The first program is the Early Neutral Evaluation Project, designed to give the parties the benefit of an impartial assessment by an experienced child custody investigator who can help them focus on their children's needs and negotiate a positive way forward. In Fairbanks, Superior Court Judge Mike MacDonald and the Custody Investigator's Office have led the way in developing this program, which diverts cases away from the litigation process and toward early settlement. The second program is the Judicial Settlement Conference program, which offers parents the chance to weigh the relative strengths of their case with a retired pro tem judge who can provide a "reality check," temper the hostilities, and explore mutually agreeable outcomes. Both of these approaches give the parties the benefit of professional and judicial expertise at the critical early stages of a custody dispute, before positions harden and unnecessary damage is done to the relationships of all concerned. These developments in "smart justice" — primarily on the criminal side but also with regard to delivery of justice services in rural Alaska and in efforts to settle civil disputes earlier — are hugely encouraging to those of us working in the field. On the criminal side, I hope that you will carefully consider the three new studies — from the Prisoner Reentry Task Force of the Criminal Justice Working Group, the Judicial Council, and the National Center for State Courts — as you tackle the Herculean task of assuring that our criminal laws serve to protect Alaskans in a fair and cost-effective manner. On the civil side, I hope that you will continue to support the initiatives designed to make our justice system work better.

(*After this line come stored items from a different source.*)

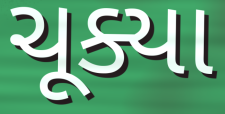
ચૂક્યા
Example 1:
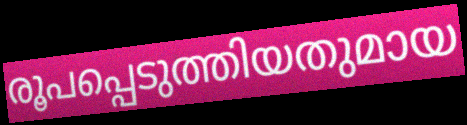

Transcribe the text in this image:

രൂപപ്പെടുത്തിയതുമായ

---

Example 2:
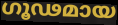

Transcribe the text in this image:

ഗൂഢമായ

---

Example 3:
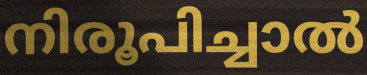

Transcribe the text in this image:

നിരൂപിച്ചാൽ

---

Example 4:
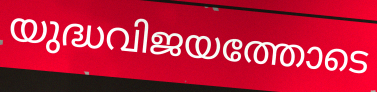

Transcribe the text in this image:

യുദ്ധവിജയത്തോടെ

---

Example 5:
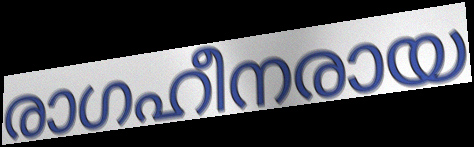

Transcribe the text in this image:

രാഗഹീനരായ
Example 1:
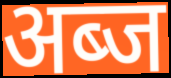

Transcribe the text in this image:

अब्ज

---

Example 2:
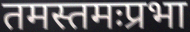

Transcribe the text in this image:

तमस्तमःप्रभा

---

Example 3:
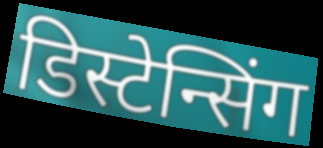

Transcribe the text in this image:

डिस्टेन्सिंग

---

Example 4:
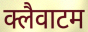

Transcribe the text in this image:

क्लैवाटम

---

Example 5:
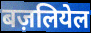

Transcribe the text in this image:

बज़लियेल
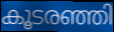
കൂടരഞ്ഞി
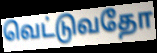
வெட்டுவதோ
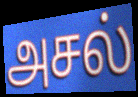
அசல்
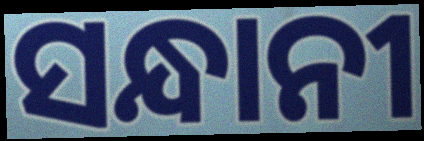
ସନ୍ଧାନୀ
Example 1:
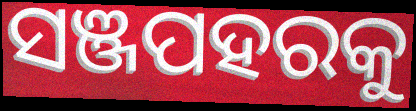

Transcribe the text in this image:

ସଞ୍ଜପହରକୁ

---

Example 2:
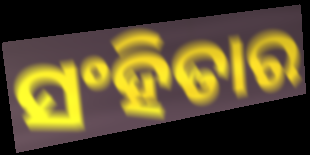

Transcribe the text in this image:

ସଂହିତାର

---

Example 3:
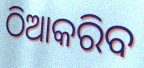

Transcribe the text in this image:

ଠିଆକରିବ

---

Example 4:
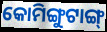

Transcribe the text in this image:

କୋମିଙ୍ଗୁଟାଙ୍ଗ୍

As you know, a new chief justice is elected by the court every three years, and my term will end June 30. In closing I'd like to take this opportunity to say what a great honor it has been to get to know and to work with many of you these last 22 years, and what a privilege it has been to continue this tradition on behalf of the Alaska Court System. The good will you have shown, both to me and to the court system as a whole, has been gratifying, and the dedication you have demonstrated to ensuring full and fair justice delivery across our state has been truly inspiring.

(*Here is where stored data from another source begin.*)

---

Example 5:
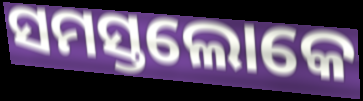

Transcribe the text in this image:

ସମସ୍ତଲୋକେ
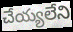
చేయ్యలేని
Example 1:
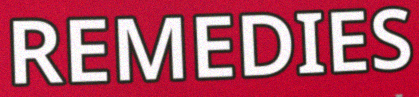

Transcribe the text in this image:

REMEDIES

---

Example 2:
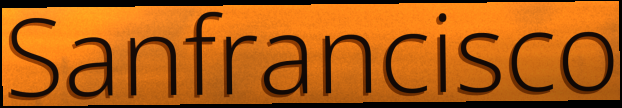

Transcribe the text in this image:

Sanfrancisco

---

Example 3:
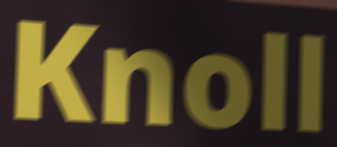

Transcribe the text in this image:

Knoll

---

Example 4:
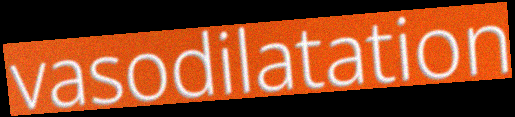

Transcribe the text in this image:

vasodilatation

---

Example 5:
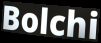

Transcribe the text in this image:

Bolchi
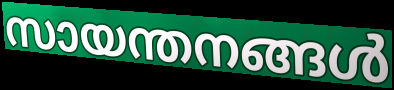
സായന്തനങ്ങൾ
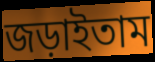
জড়াইতাম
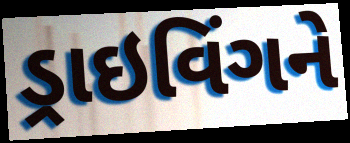
ડ્રાઇવિંગને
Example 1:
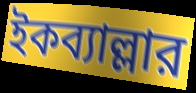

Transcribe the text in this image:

ইকব্যাল্লার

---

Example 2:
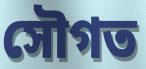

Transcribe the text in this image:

সৌগত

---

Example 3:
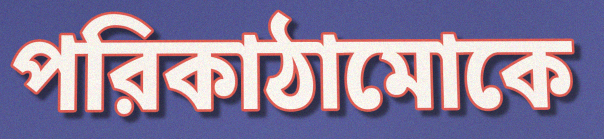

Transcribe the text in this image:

পরিকাঠামোকে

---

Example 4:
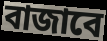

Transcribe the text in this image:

বাজাবে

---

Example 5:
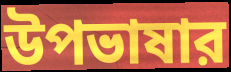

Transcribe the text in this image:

উপভাষার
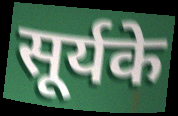
सूर्यके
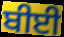
ਬੀਈ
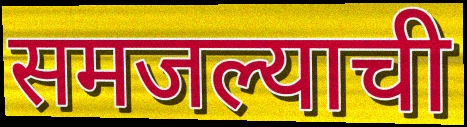
समजल्याची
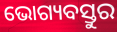
ଭୋଗ୍ୟବସ୍ତୁର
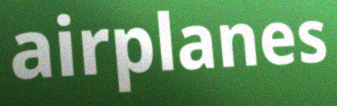
airplanes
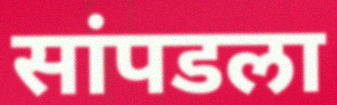
सांपडला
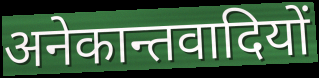
अनेकान्तवादियों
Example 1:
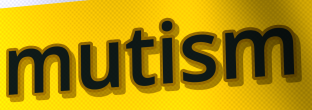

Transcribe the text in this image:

mutism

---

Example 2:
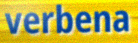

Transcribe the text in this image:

verbena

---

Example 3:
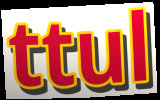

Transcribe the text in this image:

ttul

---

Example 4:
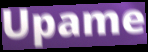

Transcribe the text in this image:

Upame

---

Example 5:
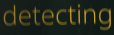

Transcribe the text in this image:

detecting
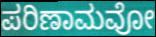
ಪರಿಣಾಮವೋ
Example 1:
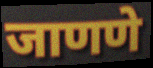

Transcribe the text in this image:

जाणणे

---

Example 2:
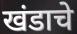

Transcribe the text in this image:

खंडाचे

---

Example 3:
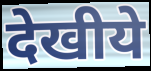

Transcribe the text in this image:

देखीये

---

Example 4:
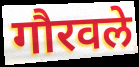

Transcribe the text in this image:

गौरवले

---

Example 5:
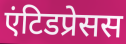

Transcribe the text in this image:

एंटिडप्रेसस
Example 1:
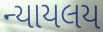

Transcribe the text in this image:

ન્યાયલય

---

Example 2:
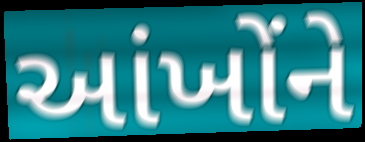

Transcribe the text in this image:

આંખોંને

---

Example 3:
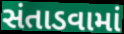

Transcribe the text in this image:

સંતાડવામાં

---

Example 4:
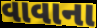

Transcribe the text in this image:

વાવાના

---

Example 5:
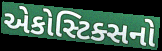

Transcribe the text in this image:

એકોસ્ટિક્સનો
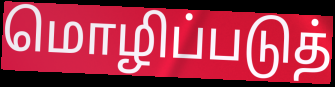
மொழிப்படுத்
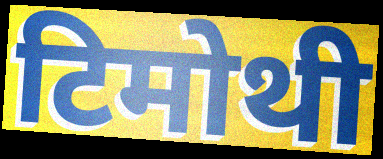
टिमोथी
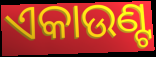
ଏକାଉଣ୍ଟ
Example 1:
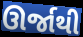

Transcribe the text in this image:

ઊર્જાથી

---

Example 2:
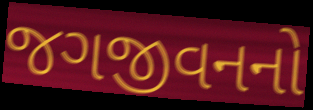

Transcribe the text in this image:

જગજીવનનો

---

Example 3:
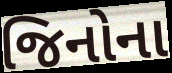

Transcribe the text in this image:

જિનોના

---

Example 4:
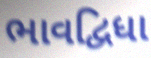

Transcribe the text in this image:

ભાવદ્વિધા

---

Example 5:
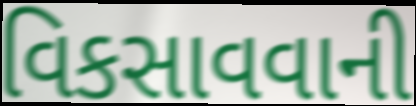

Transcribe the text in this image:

વિકસાવવાની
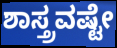
ಶಾಸ್ತ್ರವಷ್ಟೇ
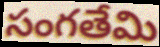
సంగతేమి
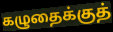
கழுதைக்குத்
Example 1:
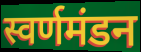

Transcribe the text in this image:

स्वर्णमंडन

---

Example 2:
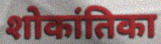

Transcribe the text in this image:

शोकांतिका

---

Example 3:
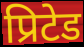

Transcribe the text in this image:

प्रिटेड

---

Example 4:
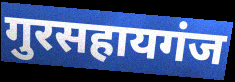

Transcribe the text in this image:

गुरसहायगंज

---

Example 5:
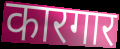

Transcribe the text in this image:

कारगार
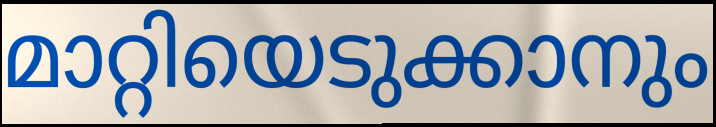
മാറ്റിയെടുക്കാനും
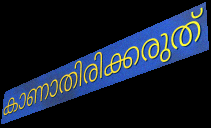
കാണാതിരിക്കരുത്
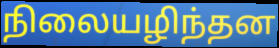
நிலையழிந்தன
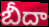
బీదా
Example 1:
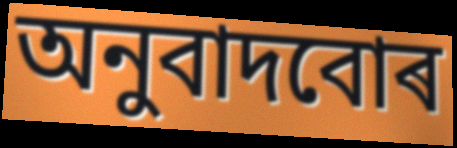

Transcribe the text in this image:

অনুবাদবোৰ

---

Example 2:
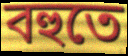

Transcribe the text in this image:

বহুতে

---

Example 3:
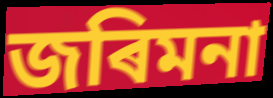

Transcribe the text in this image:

জৰিমনা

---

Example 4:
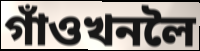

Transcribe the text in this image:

গাঁওখনলৈ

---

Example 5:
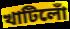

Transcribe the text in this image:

খাটিলোঁ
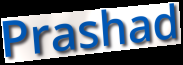
Prashad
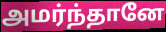
அமர்ந்தானே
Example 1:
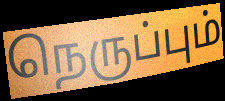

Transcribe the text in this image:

நெருப்பும்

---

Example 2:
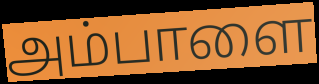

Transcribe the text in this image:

அம்பாளை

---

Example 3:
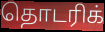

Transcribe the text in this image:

தொடரிக்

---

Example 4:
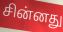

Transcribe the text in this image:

சின்னது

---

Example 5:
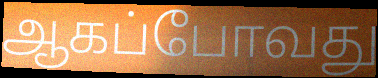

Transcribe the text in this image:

ஆகப்போவது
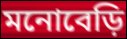
মনোবেড়ি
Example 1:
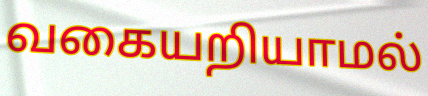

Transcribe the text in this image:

வகையறியாமல்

As I've said before many times, inter-branch cooperation is the key to ensuring the health and strength of our justice system. The people of Alaska benefit most when we work together, and I'm proud of everything we have been able to accomplish on their behalf. I believe I can safely speak for all of us at the court system — all 800 staff, clerks, magistrates, and judges, across our state — when I say thank you. Thank you very much.